The image of cool personified in the rebel is attractive and alluring. When the rebel Elvis swung his hips on the new media of television for the first time mainstream America gasped in revulsion. But the youth of the day ate it up. Elvis didn’t just happen to walk off the street. He was picked out from the crowd, dusted off, imaged up a degree or two, and then marketed to America and eventually to the world. The resulting product was one of the first rebels that was engineered and delivered onto the world. To this day people keep shrines in their house for the king.
Today’s youth are just as impressionable and will fall for the same attractive and alluring packaging formula. The only difference is that the rebel factor has to be maximized in order to grab the attention of the seriously over stimulated youth of today.

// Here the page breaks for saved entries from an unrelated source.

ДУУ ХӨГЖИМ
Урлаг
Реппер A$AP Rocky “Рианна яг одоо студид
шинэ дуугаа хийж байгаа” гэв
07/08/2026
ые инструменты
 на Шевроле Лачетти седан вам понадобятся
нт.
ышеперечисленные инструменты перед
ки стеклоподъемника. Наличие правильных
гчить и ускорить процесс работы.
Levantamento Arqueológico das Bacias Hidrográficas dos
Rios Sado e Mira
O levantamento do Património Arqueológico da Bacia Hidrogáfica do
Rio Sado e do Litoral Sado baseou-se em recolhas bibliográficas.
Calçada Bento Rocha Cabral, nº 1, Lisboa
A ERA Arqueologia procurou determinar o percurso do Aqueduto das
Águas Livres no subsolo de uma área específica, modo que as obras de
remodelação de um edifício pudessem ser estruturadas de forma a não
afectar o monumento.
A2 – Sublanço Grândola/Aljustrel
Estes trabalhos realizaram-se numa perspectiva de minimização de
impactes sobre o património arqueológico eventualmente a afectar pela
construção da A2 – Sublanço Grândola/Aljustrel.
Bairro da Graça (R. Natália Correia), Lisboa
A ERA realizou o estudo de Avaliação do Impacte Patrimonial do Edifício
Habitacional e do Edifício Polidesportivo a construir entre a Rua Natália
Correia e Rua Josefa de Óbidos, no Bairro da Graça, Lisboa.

The gangsta rapper is the ultimate rebel and appeals to the youth of all races. Although stereotyped to lead people to believe that black youths are the ones drinking gin and juice and partying at the Holiday Inn, it is the white youth who have the means to buy this music and finance the production of the thuggish music. Yet no one would think of calling young white women some lice infested whores because of the music they are assumed to be listening to.
Black people can be their worst enemy. A black person hears a white man call an organization composed mostly of black women a bunch of tattooed, nappy headed whores. The black person then has the nerve to turn around and say other black people are being hypocritical for attacking the white man when black people are producing and listening to gangsta rap. Black people really need to take a moment to stand back, take a deep breath, and examine the world for what it truly is. Gangsta rap is a phenomenon of the music industry which is run predominately by white people. A handful of blacks who choose to tom for white people by fronting an image of a thuggish lifestyle should be rejected as our normal behavior instead of accepted as black behavior. It is propaganda.
Black people should learn to relax, see the truth, come together, and resist the propaganda that is threatening our unity.